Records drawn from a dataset
::::::

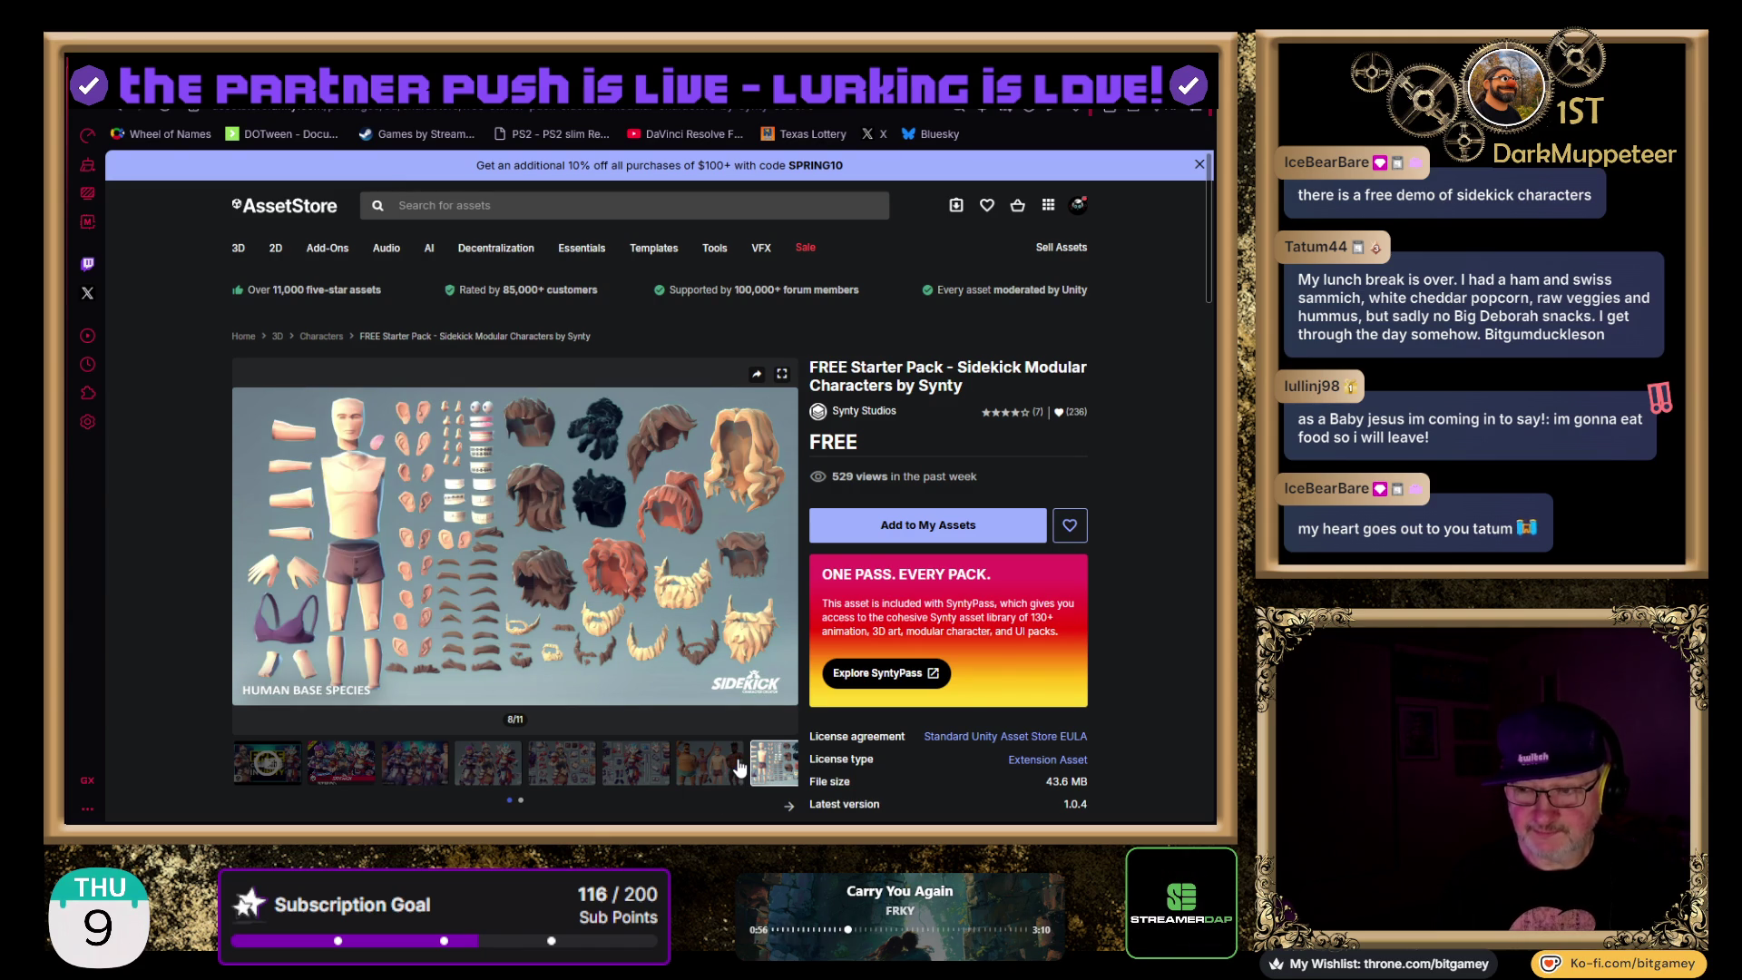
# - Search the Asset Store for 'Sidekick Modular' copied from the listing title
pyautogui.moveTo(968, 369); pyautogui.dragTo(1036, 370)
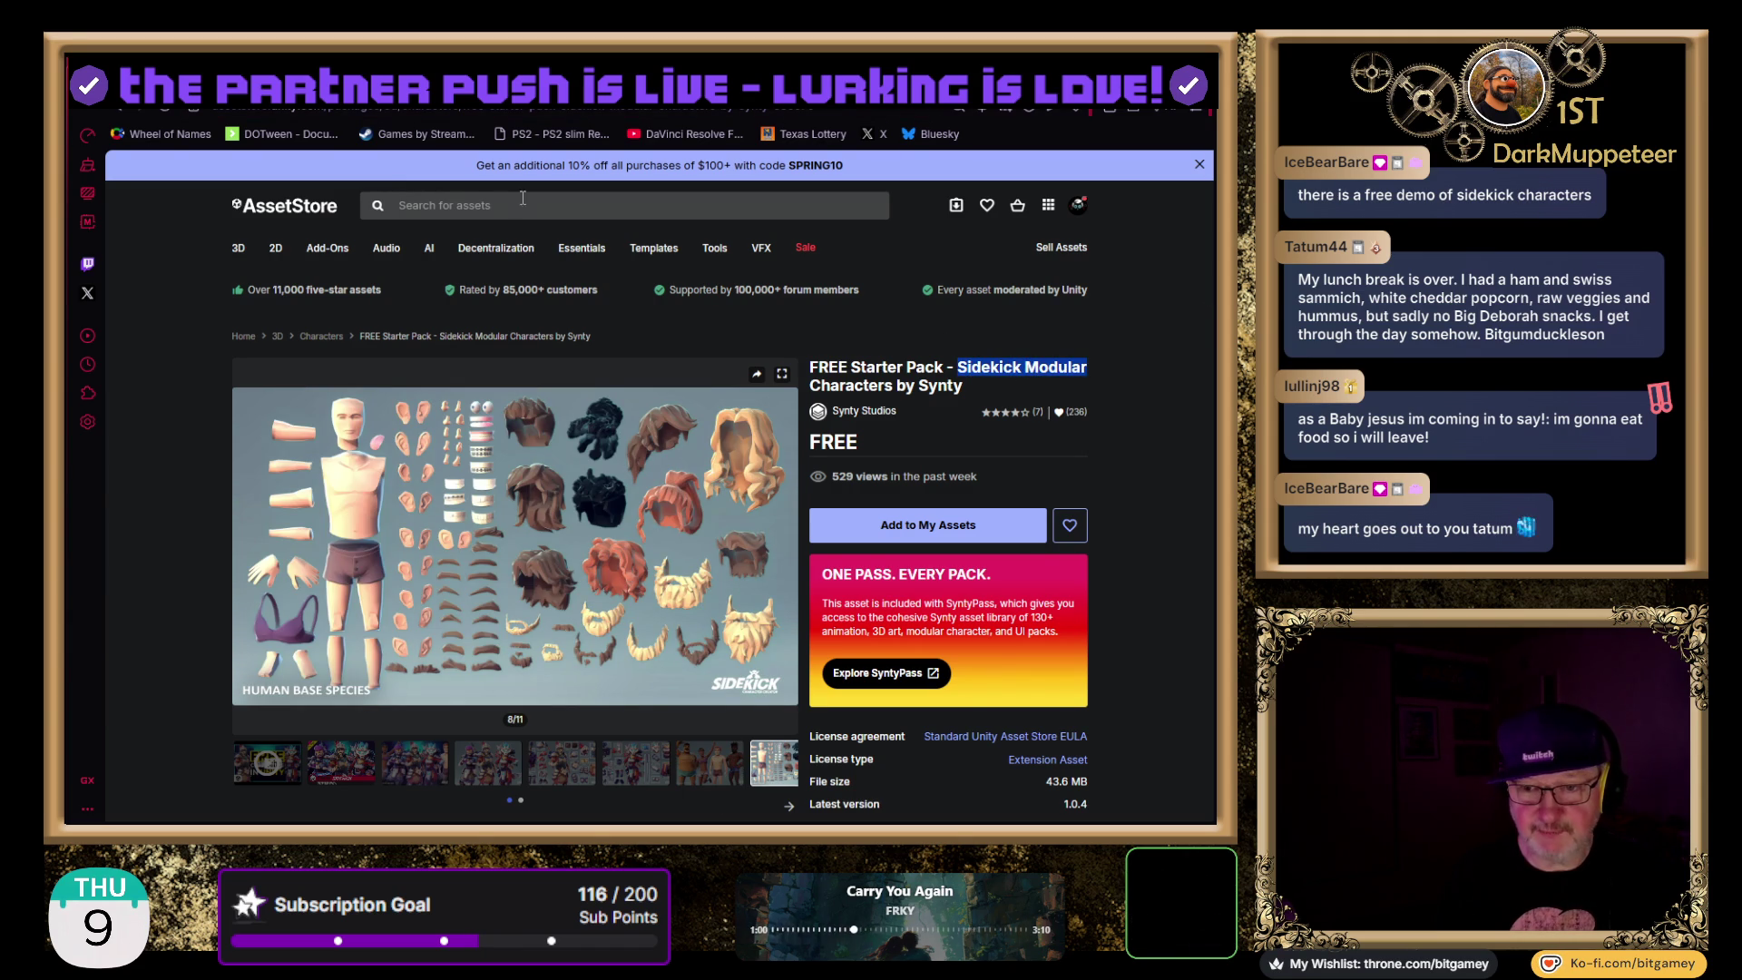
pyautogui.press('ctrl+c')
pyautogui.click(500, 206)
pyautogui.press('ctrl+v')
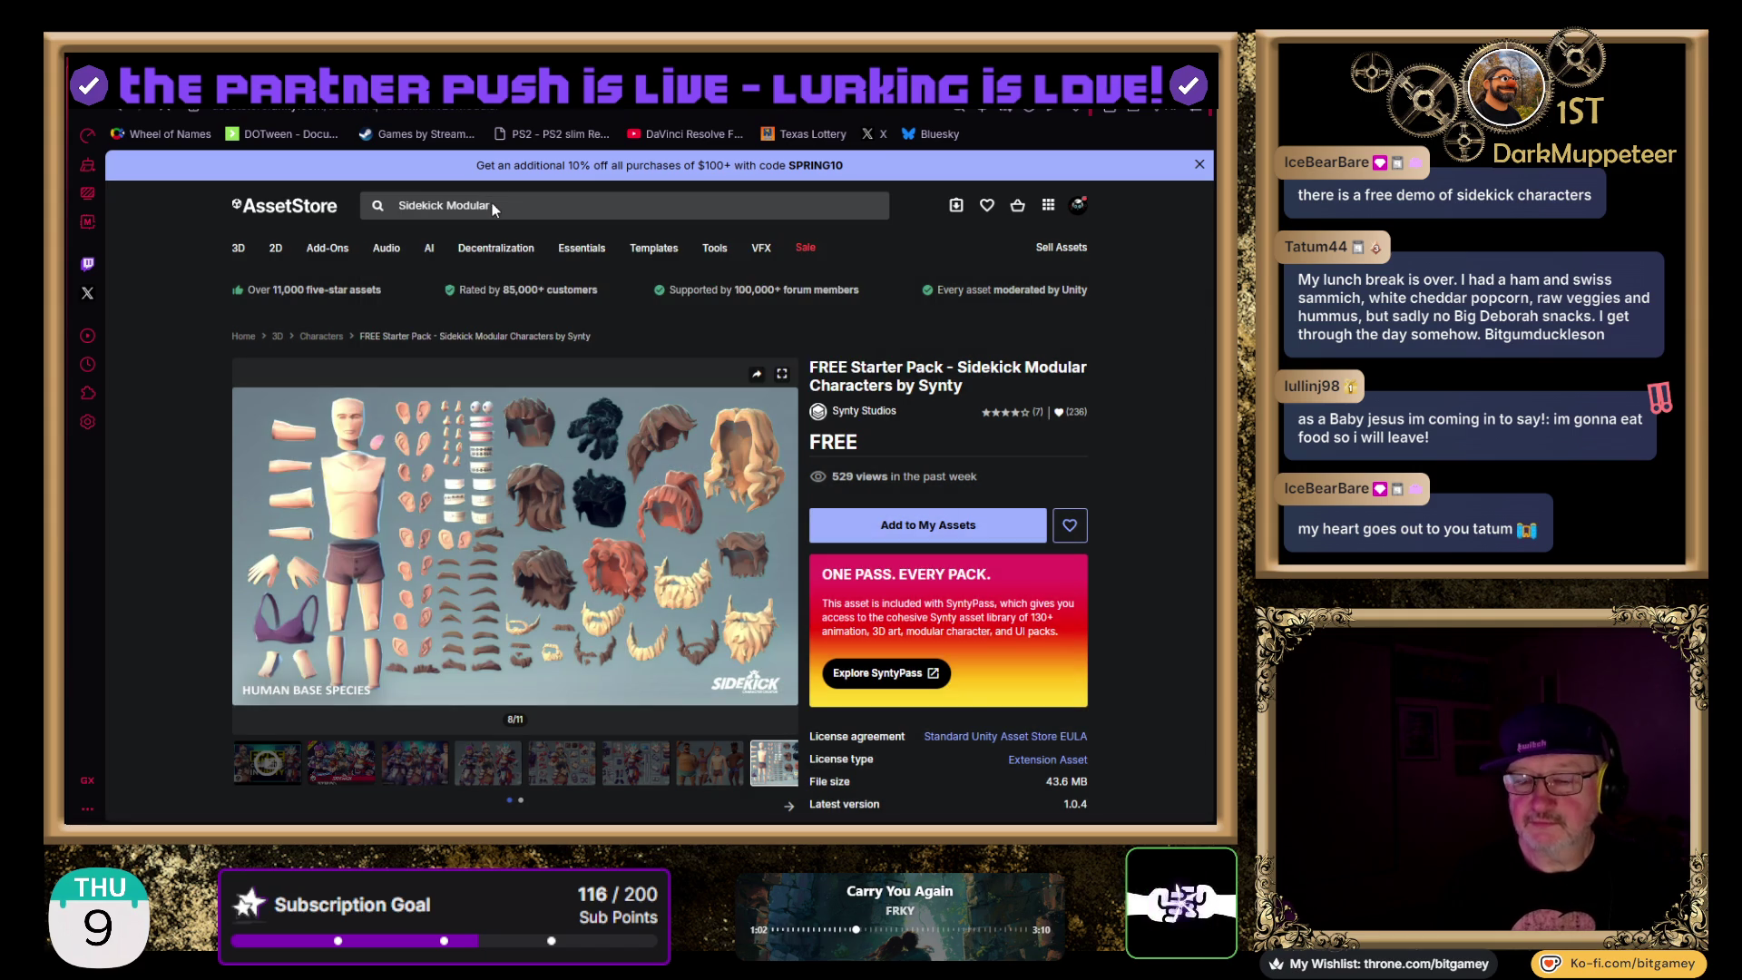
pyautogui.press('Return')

::::::

> [PROBLEM DETAILS] In case the records contain pictures, keep those out and repeat the rest exactly.

> [TASK RESULT]
# - Search the Asset Store for 'Sidekick Modular' copied from the listing title
pyautogui.moveTo(968, 369); pyautogui.dragTo(1036, 370)
pyautogui.press('ctrl+c')
pyautogui.click(500, 206)
pyautogui.press('ctrl+v')
pyautogui.press('Return')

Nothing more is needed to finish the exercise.